Would it be possible for your next Christmas/irthday card to contain a very carefully worded statement of the fact that you feel warmly about this person and v sad about the history of difficulty between you, but also that you simply don't have the resources/stamina to revisit that past? I.e. could you ask, warmly, for a future-facing relationship?

It will be difficult to word that without expressing anger or blame in relation to their desire to revisit the past, especially since you seem (quite reasonably) to be very defensive and a little angry yourself. When I try to be conciliatory, I'm always afraid of conceding 'too much', so what starts as a genuinely compassionate statement shades away into excuses and (implicit or explicit) suggestions that, if I did anything wrong, the other person was responsible for my failings. That creates a danger of making things worse.

Short of that perfectly worded, almost impossible to write, white flag, it does sound like you would both benefit from talking things through in a safe and supervised context (eg with a relationship counsellor). Or persist with low/no-contact.

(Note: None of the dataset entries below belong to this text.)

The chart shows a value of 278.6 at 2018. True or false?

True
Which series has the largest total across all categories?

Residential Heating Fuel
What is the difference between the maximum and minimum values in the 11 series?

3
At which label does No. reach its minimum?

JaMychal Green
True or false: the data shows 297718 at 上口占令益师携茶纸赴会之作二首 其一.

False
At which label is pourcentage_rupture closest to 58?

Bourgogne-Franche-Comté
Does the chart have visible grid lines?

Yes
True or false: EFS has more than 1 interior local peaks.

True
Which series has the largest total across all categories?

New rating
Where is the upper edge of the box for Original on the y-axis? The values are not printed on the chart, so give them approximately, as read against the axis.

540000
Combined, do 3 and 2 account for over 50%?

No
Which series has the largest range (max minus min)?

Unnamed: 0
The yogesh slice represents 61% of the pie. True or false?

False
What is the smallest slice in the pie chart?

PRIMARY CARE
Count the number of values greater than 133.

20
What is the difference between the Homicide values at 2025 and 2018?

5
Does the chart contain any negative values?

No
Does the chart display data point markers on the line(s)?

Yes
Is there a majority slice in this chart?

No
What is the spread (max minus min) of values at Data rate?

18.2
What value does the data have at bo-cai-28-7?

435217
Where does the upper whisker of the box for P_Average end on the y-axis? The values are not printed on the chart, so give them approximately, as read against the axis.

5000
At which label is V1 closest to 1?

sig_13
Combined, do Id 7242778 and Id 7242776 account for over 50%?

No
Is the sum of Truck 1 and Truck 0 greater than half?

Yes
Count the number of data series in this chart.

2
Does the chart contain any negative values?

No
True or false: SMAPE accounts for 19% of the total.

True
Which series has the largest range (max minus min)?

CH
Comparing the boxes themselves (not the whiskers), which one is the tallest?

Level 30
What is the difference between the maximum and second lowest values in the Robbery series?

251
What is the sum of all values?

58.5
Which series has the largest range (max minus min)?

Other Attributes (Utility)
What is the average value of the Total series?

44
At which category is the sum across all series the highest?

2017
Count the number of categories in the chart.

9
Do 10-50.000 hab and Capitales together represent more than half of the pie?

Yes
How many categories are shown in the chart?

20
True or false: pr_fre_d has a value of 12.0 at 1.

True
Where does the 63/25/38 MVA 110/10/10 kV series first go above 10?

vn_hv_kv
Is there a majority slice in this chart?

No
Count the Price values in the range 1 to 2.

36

Fran2023 · 02/10/2023 08:25

Again, in a family, there is no such thing as one person being entirely responsible for conflict. There is always a history and a pattern. Families are complex and organic. You want advice - I’ve given it. Stay away.

Loubelle70 · 02/10/2023 08:29

Fran2023 · 02/10/2023 08:25

Again, in a family, there is no such thing as one person being entirely responsible for conflict. There is always a history and a pattern. Families are complex and organic. You want advice - I’ve given it. Stay away.

I agree.
If OP wants everyone to agree and not answer our questions such as have you looked at yourself to see if you are part of the problem...or are the problem..then this is just a reaffirming post.

mindutopia · 02/10/2023 09:34

Birthday and Christmas cards are for people you actually want in your life and are close to. If you aren't close, no need to send. I am NC with my family now, but when I was LC I definitely wasn't sending any cards and I told them not to either. Anything they sent just went in the bin. They were horrible to me and my children. I didn't want a bloody card from them. This person has expressed a wish not to have a relationship with you. You will see them at things presumably, that's unavoidable, it sounds. But sending cards always felt like them trying to impose on what was an otherwise happy time. Just leave them be and enjoy your time with your own family.

GoodOldEmmaNess · 02/10/2023 10:20

Loubelle70 · 02/10/2023 08:29

I agree.
If OP wants everyone to agree and not answer our questions such as have you looked at yourself to see if you are part of the problem...or are the problem..then this is just a reaffirming post.

This (like one or two others on this thread) is a horribly harsh post. You simply don't have enough information about the situation to post so dogmatically.

The OP hasn't said anything to merit such a judgemental stance.

MrsDanversGlidesAgain · 02/10/2023 14:53

This (like one or two others on this thread) is a horribly harsh post. You simply don't have enough information about the situation to post so dogmatically

Some people just love to make posters feel bad.